I can see its probably not something to do with him breeding them, but more of a development problem for the dog. The breeder did say it didnt happen when it was with him! so trying to get out of it that way. But all the same i feel that he could of had a problem when it was with him but he just didnt notice the first signs and we did.

Anyway im in a way hoping he will take the dog back as i really feel im out of my depth a little here, especially with conflicting advice from websites and vet!


----------



## Guest (Feb 15, 2010)

If your insurance is paying, I would go and see a specialist.
Doesn't sound as if the breeder wants to know, but I think you could still insist that he take the pup back if you feel you can take it further within the law


----------



## Guest (Feb 15, 2010)

I'm sure we had a member on here with a similar problem a while back, but to a much lesser degree.
I will try and find her posts and pm you


----------



## juliemom (Feb 11, 2010)

oh hun bless you both i bet you are so fed up, the breeder needs reporting can you not repert it to the kennel club im sure there is somewere you could go.
i know its not just about getting him to have the pup back but so this doesnt happen in the future.
you m ust be at your wits end bless you as they touch our heart strings from the minute we get them dont they

hope all gets sorted soon


----------



## sammykins (Dec 2, 2009)

im not sure im just contacting pet plan to find out, but its just annoying, im not sure where i stand with the breeder as it may not be a problem from him breeding his pets, its could just be a development problem, so not sure what i would be reporting.


----------



## Fleur (Jul 19, 2008)

The breeder's not Kennel Club registered so you can't report him to them.
The only people you could try is Trading Standards if the breeder won't give you a refund, as dogs are viewed as goods.

I can't really advise on the condition, I hope your insurance covers everything.
My heart goes out to you and your family being in this awful position.


----------



## mollythecollie (Aug 29, 2009)

sammykins said:


> Apparently its where his bone is growing too quick compared to his ligaments, so his ligaments are shorter than his bone. He also said his bones are slightly bowed. He sad it is quite normal for a dog of this age to be like this, and that we should leave it for a couple of weeks and it should sort itself out!
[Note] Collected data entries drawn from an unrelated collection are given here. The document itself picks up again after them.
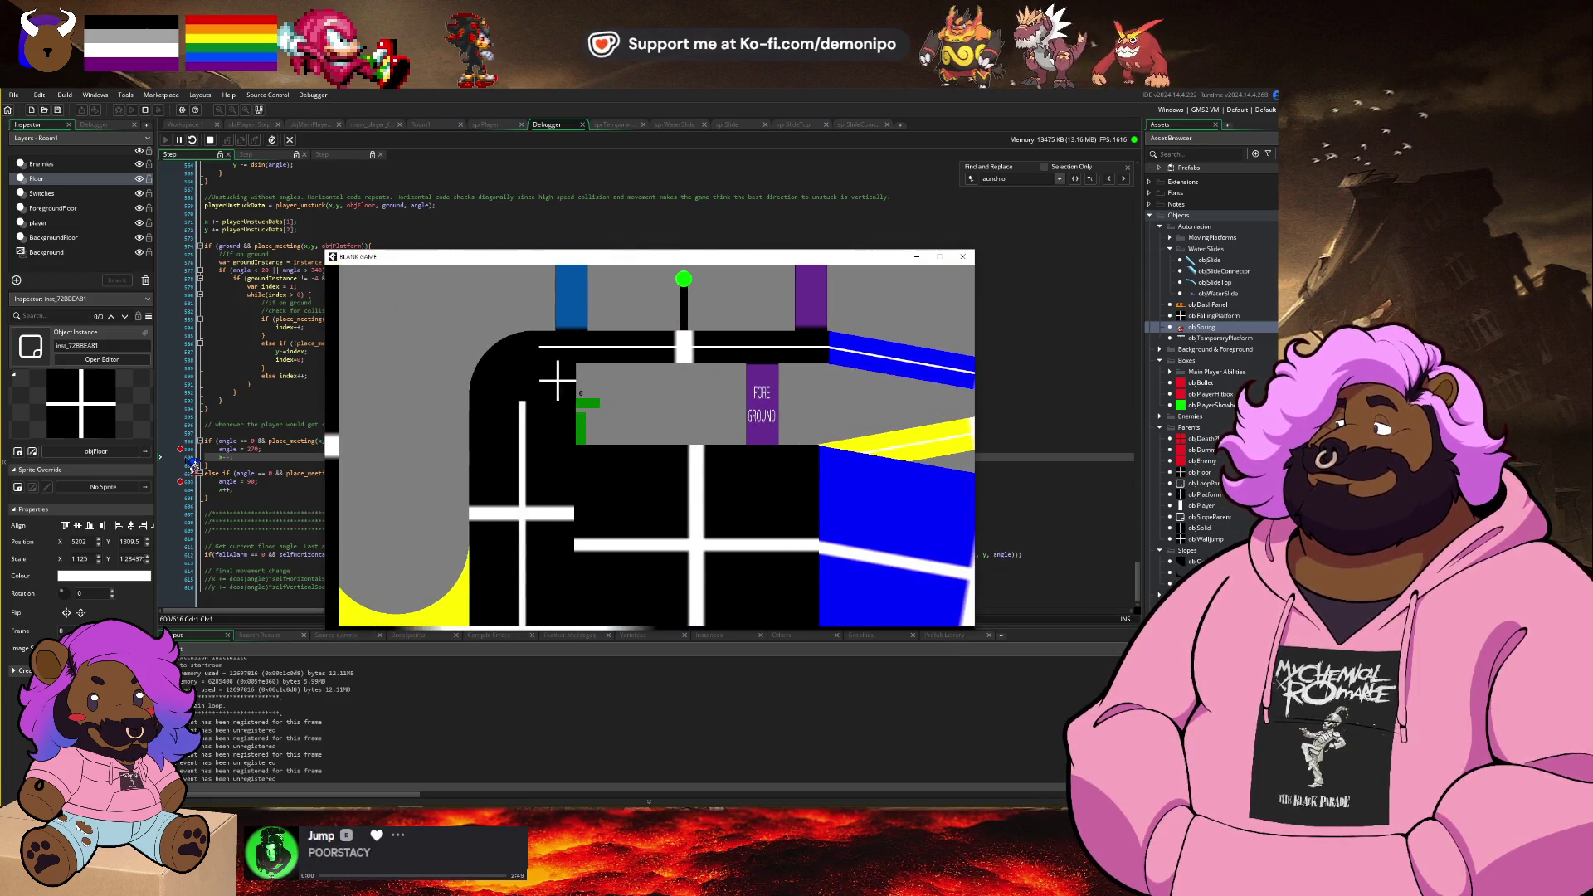
Step: Toggle the line 599 breakpoint off and back on, then move to line 603
left_click(184, 452)
left_click(184, 451)
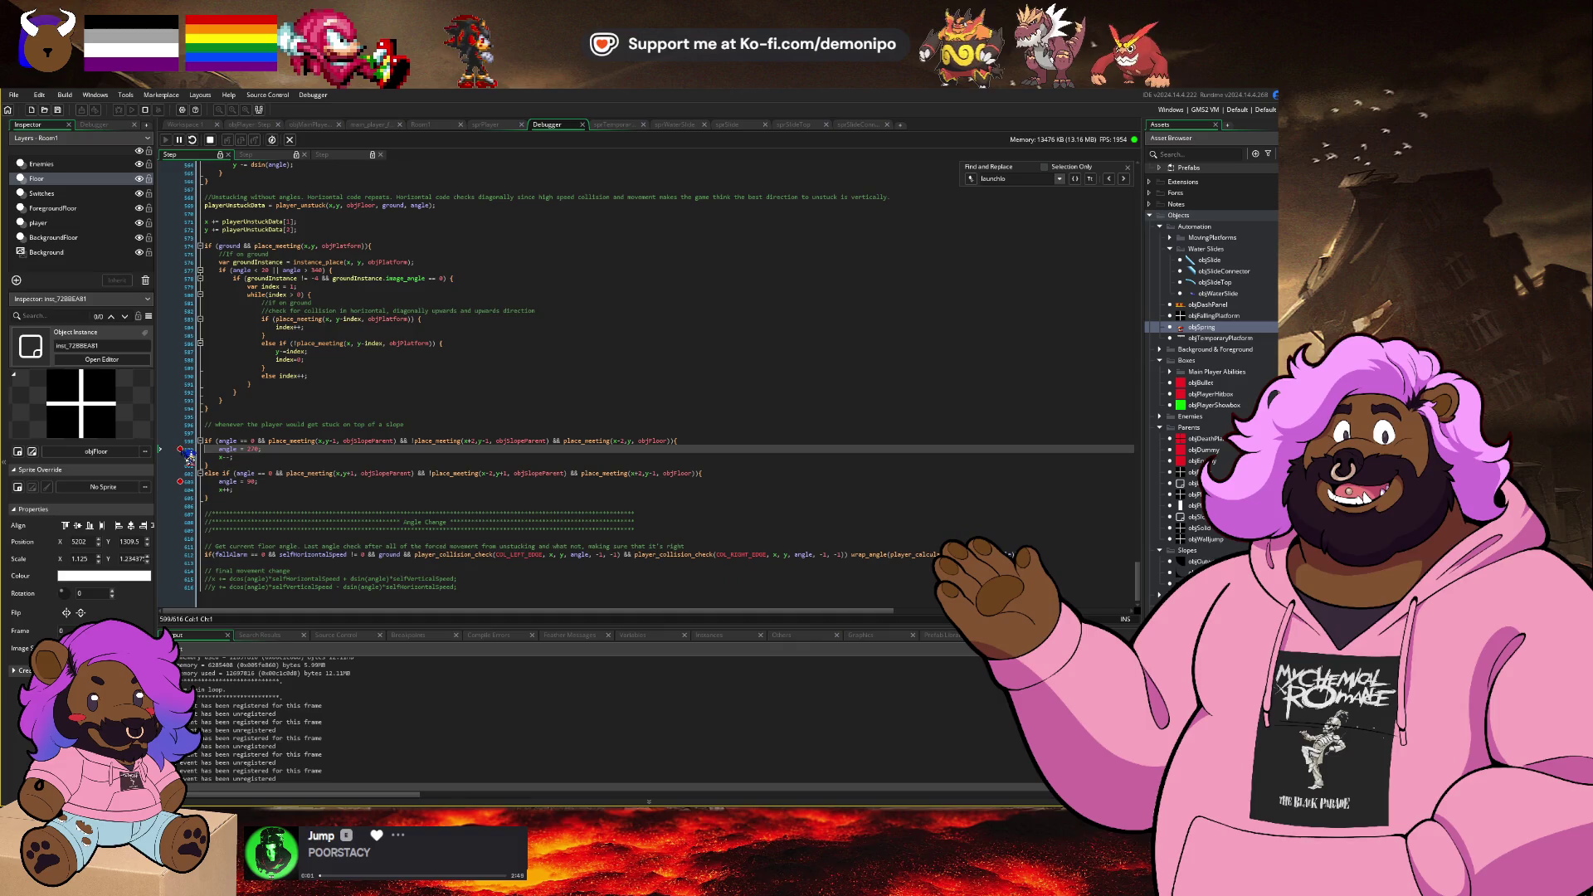
left_click(186, 483)
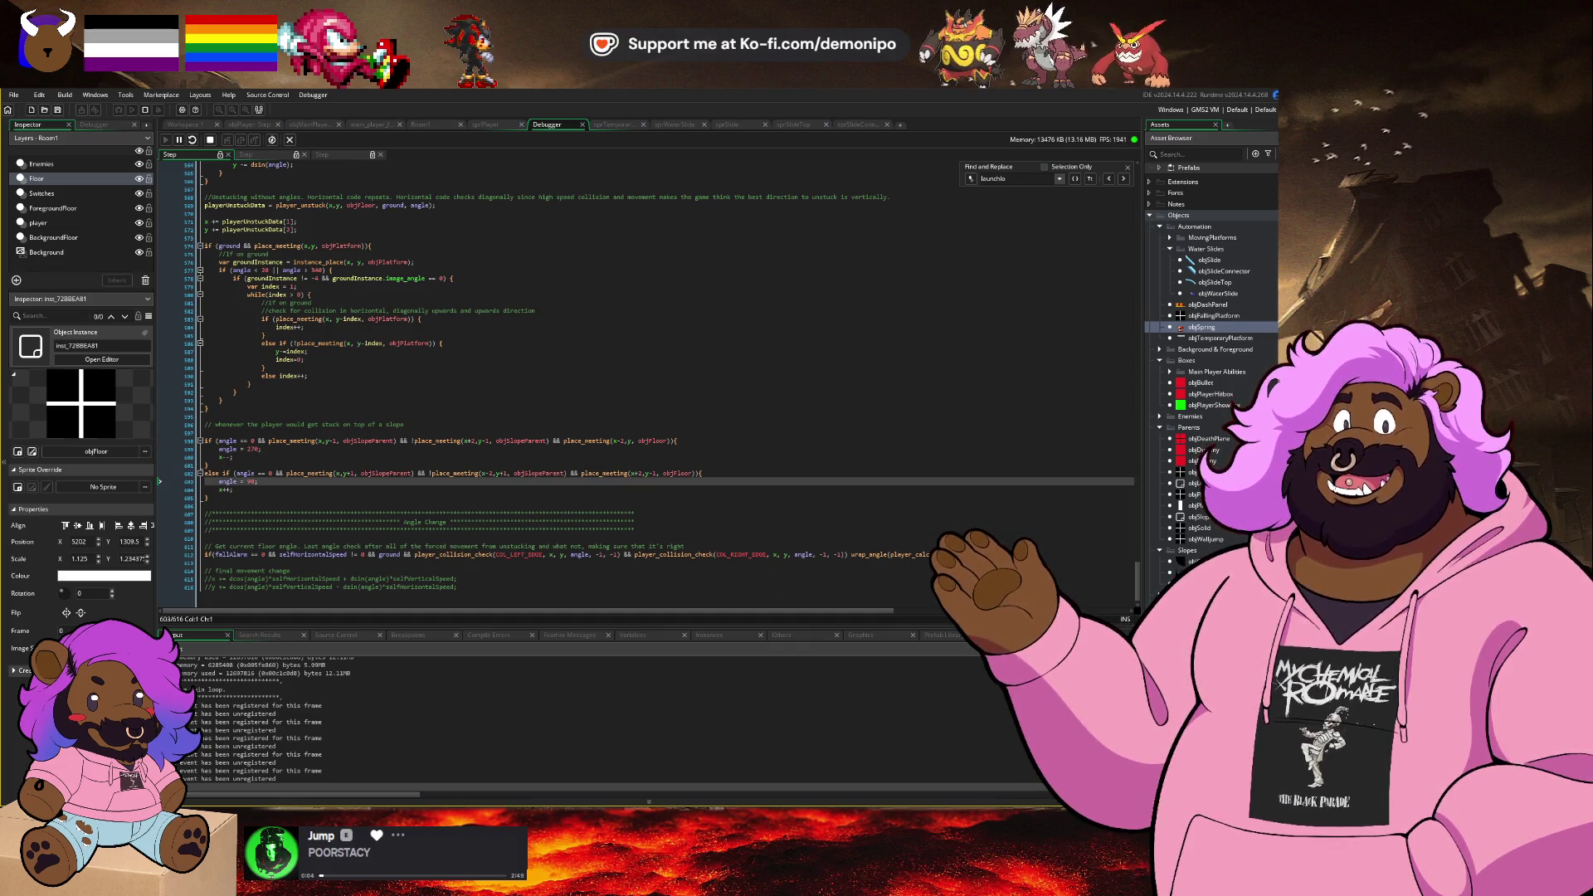
scroll(830, 594, "up", 15)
I explained that it had become worse and that i found a website which said to change its food and use vet bandages, he said this wasnt necessary, and if it gets worse they may need to operate.
> 
> Something which can be avoided according to the greatdanelady.com website.
> 
> ...


You don't know more than them, you have googled the condition and found a website with information which could be nonsence. 
I don't see why the breeder should take him back as he probably has done nothing wrong. 
I really feel for this dog as your not even giving him a chance to see if he will get better.


----------



## Guest (Feb 15, 2010)

mollythecollie said:


> You don't know more than them, you have googled the condition and found a website with information which could be nonsence.
> I don't see why the breeder should take him back as he probably has done nothing wrong.
> I really feel for this dog as your not even giving him a chance to see if he will get better.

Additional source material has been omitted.